### Exercise data
Start of Block

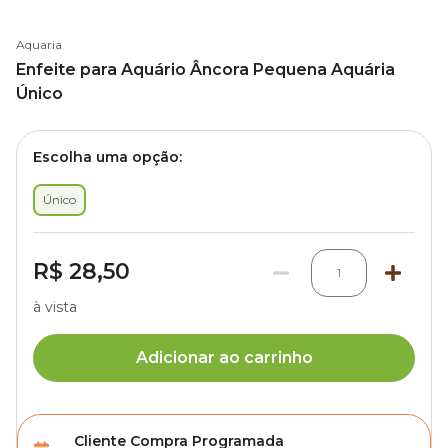
Aquaria
Enfeite para Aquário Âncora Pequena Aquária
Único
Escolha uma opção:
Único
R$ 28,50
1
à vista
Adicionar ao carrinho
Cliente Compra Programada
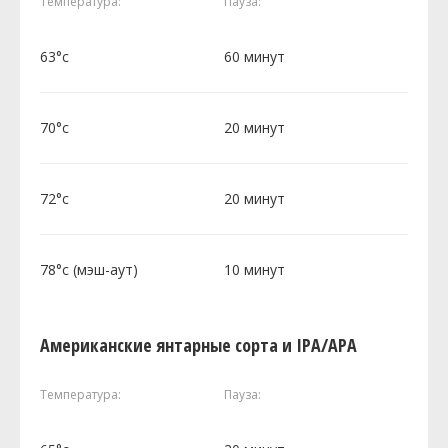
Температура:
Пауза:
63°c
60 минут
70°c
20 минут
72°c
20 минут
78°c (мэш-аут)
10 минут
Американские янтарные сорта и IPA/APA
Температура:
Пауза:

End of Block

The whole listing is to be duplicated verbatim, apart from its images.

Aquaria
Enfeite para Aquário Âncora Pequena Aquária
Único
Escolha uma opção:
Único
R$ 28,50
1
à vista
Adicionar ao carrinho
Cliente Compra Programada
Температура:
Пауза:
63°c
60 минут
70°c
20 минут
72°c
20 минут
78°c (мэш-аут)
10 минут
Американские янтарные сорта и IPA/APA
Температура:
Пауза:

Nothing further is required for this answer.